I just found the following related issue of a different csi driver with bottlerocket, looks like the issue is selinux + hostpath mount related:

bottlerocket-os/bottlerocket#2556

A fix is described here by passing different mount labels:
bottlerocket-os/bottlerocket#2656 (comment)

[mugdha-adhav]

Interesting, it seems the issue is platform specific. We could add values-bottlerocket-selinux.yaml file in our charts and add support for passing volumes and volumeMounts parameters.

[woehrl01]

@mugdha-adhav I think it makes sense to add those different mount options to the helm chart. I also think that the context needs to be passed in the sourcecode. If I see it correct then the additonal mount options need to be set here, right before the mount.All call:

container-image-csi-driver/pkg/backend/containerd/containerd.go

Lines 38 to 45 in 3d36010

	func (s snapshotMounter) Mount(ctx context.Context, key backend.SnapshotKey, target backend.MountTarget, ro bool) error {
	mounts, err := s.snapshotter.Mounts(ctx, string(key))
	if err != nil {
	klog.Errorf("unable to retrieve mounts of snapshot %q: %s", key, err)
	return err
	}
	err = mount.All(mounts, string(target))

[mugdha-adhav]

@woehrl01 would appreciate your help with sending out a PR for this.

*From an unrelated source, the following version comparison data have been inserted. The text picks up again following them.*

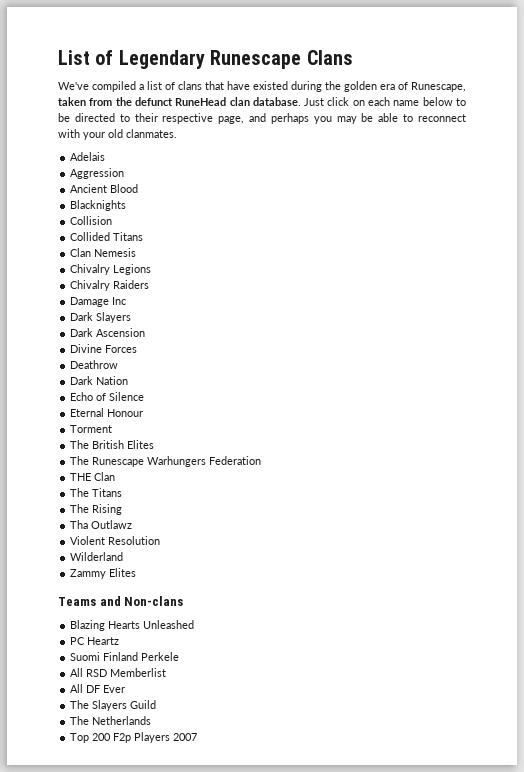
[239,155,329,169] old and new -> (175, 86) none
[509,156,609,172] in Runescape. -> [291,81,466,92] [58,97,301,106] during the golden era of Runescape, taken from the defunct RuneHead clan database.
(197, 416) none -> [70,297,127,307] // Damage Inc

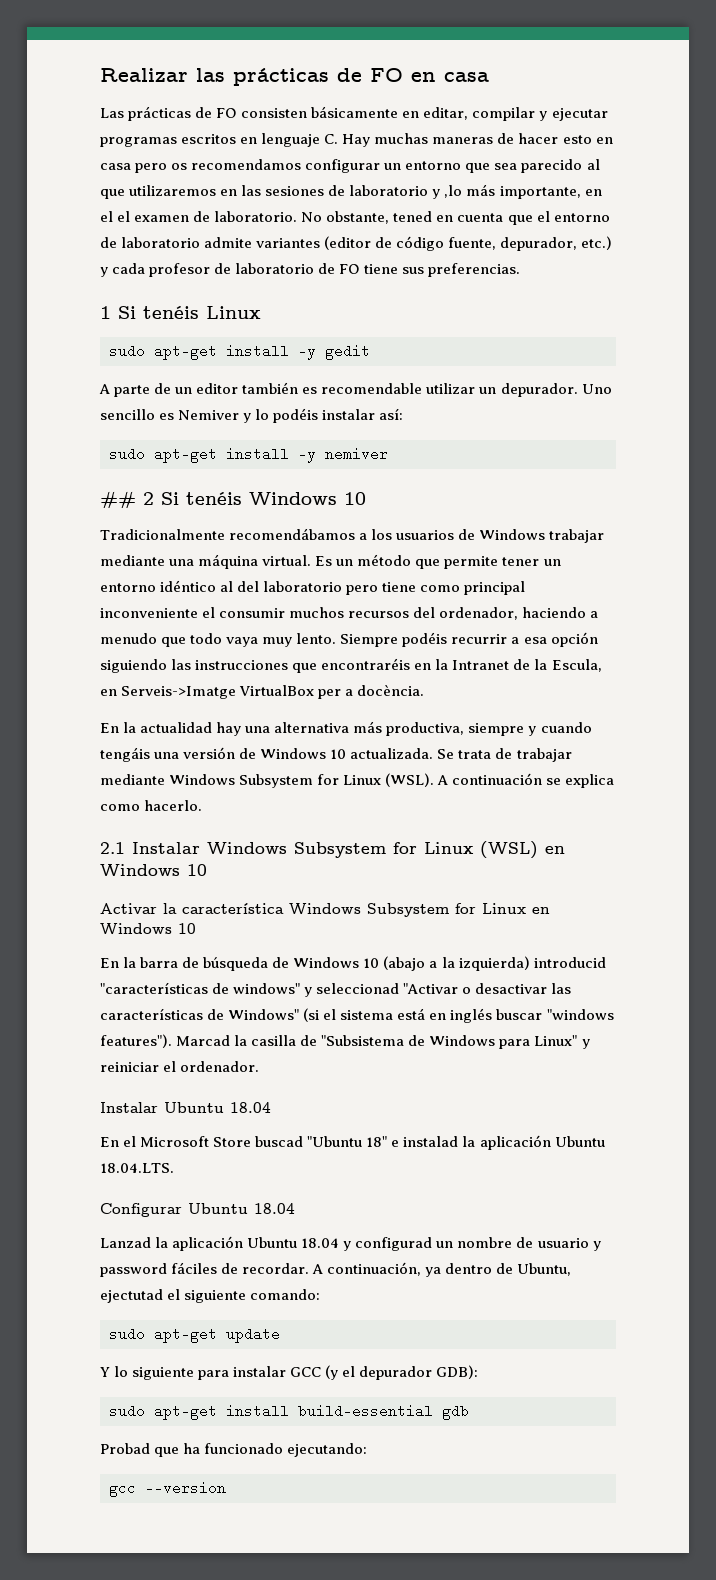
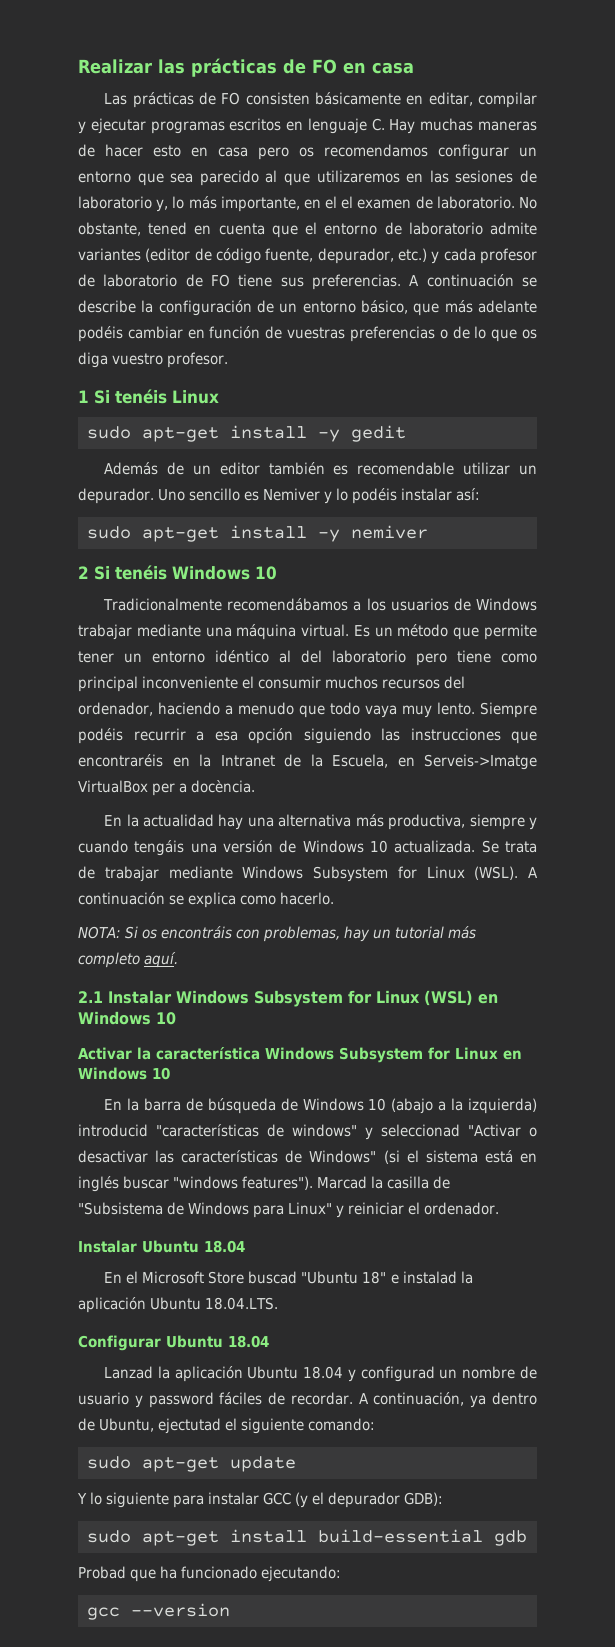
[432,185,463,199] y ,lo -> [156,196,185,212] y, lo
(521, 270) none -> [409,274,537,287] [78,300,537,316] [78,326,537,342] [78,352,229,368] A continuación se describe la configuración de un entorno básico, que más adelante podéis cambiar en función de vuestras preferencias o de lo que os diga vuestro profesor.
[99,384,151,397] A parte -> [104,462,159,475] Además
[100,491,136,508] ## -> (428, 532) none
[551,659,602,672] Escula, -> [332,754,388,768] Escuela,
(203, 805) none -> [78,926,477,942] [78,952,179,968] // NOTA: Si os encontráis con problemas, hay un tutorial más completo aquí.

Please let me know if you want me to assign this issue to you.

[haydn-j-evans]

Hi,

We had the same issue with trying to mount a Loki PVC on bottlerocket 1.29

Loki sets its data chunks to read/only after it has finished writing to them, this is what I assume is actually causing the failure (having files in the r/w mount being read only, so SELinux cannot relabel them).

[github-actions]

This issue has been automatically marked as stale because it has not had recent activity. It will be closed in 7 days if no further activity occurs.

[mugdha-adhav]

@woehrl01 (or anyone else) would you be interested in sending a fix for this? I haven't worked with bottlerocket yet, so it might take me a bit longer to get the fix out.